### Material to process
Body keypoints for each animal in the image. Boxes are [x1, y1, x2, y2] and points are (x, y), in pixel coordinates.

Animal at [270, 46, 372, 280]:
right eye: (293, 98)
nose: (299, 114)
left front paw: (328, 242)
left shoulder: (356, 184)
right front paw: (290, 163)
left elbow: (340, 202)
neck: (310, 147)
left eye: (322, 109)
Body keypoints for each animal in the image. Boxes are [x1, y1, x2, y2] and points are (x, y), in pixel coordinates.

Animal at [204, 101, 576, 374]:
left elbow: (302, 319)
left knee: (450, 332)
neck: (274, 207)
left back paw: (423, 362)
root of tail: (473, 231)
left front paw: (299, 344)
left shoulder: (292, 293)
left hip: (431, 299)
######
### Material to process
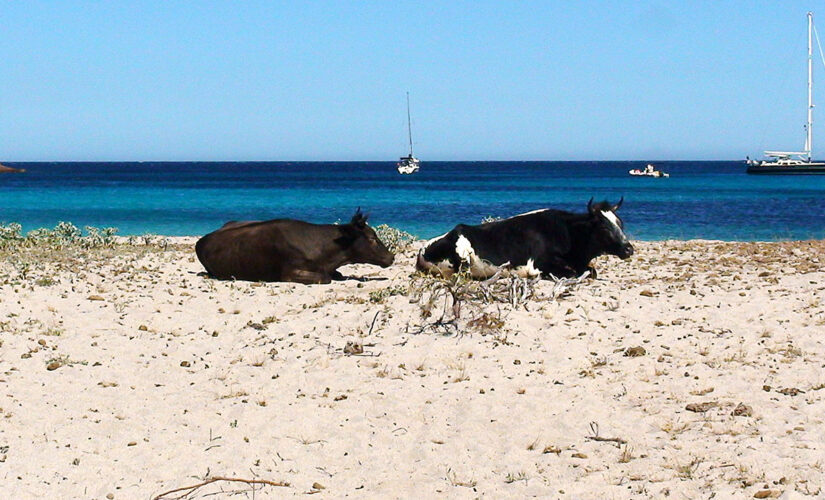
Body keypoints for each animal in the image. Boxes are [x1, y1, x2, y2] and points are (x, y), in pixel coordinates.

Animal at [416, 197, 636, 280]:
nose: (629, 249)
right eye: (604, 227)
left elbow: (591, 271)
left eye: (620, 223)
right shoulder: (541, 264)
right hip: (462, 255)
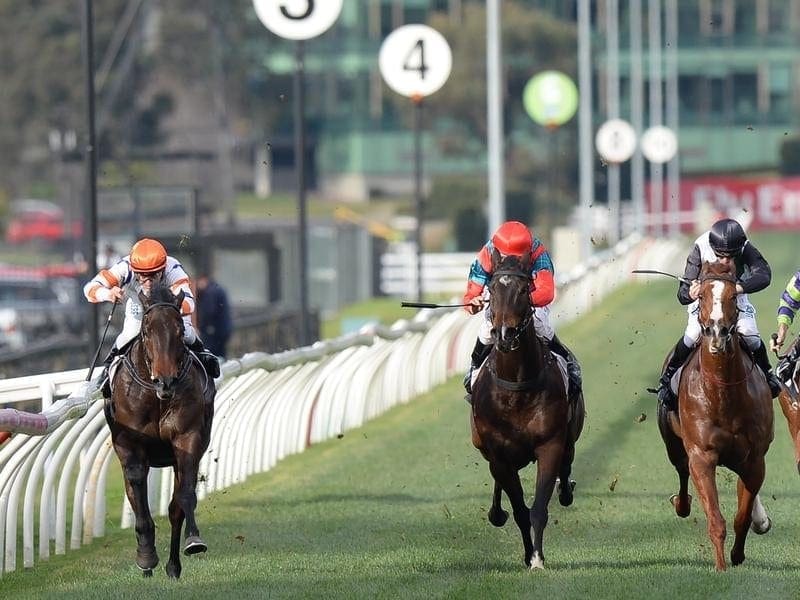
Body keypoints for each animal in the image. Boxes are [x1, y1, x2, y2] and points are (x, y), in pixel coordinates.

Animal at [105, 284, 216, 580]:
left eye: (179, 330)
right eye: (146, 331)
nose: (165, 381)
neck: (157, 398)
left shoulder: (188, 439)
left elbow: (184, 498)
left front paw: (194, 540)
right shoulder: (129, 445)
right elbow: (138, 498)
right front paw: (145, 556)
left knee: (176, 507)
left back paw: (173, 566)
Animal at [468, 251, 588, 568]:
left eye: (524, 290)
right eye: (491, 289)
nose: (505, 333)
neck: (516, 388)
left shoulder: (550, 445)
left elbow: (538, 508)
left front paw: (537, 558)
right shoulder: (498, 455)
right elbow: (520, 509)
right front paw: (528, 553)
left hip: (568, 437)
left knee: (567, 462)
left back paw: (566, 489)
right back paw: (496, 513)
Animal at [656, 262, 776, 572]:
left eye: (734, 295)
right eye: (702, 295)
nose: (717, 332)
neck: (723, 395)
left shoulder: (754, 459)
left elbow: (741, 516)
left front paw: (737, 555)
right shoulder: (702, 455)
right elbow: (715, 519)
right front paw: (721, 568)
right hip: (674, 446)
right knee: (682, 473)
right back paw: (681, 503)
######
Directions:
Each line of the entries where the string "shoulder" occurs should be shown.

Exercise solution:
left shoulder: (356, 184)
left shoulder: (292, 293)
right shoulder: (541, 264)
left shoulder: (188, 439)
right shoulder: (129, 445)
left shoulder: (550, 445)
right shoulder: (498, 455)
left shoulder: (754, 459)
right shoulder: (702, 455)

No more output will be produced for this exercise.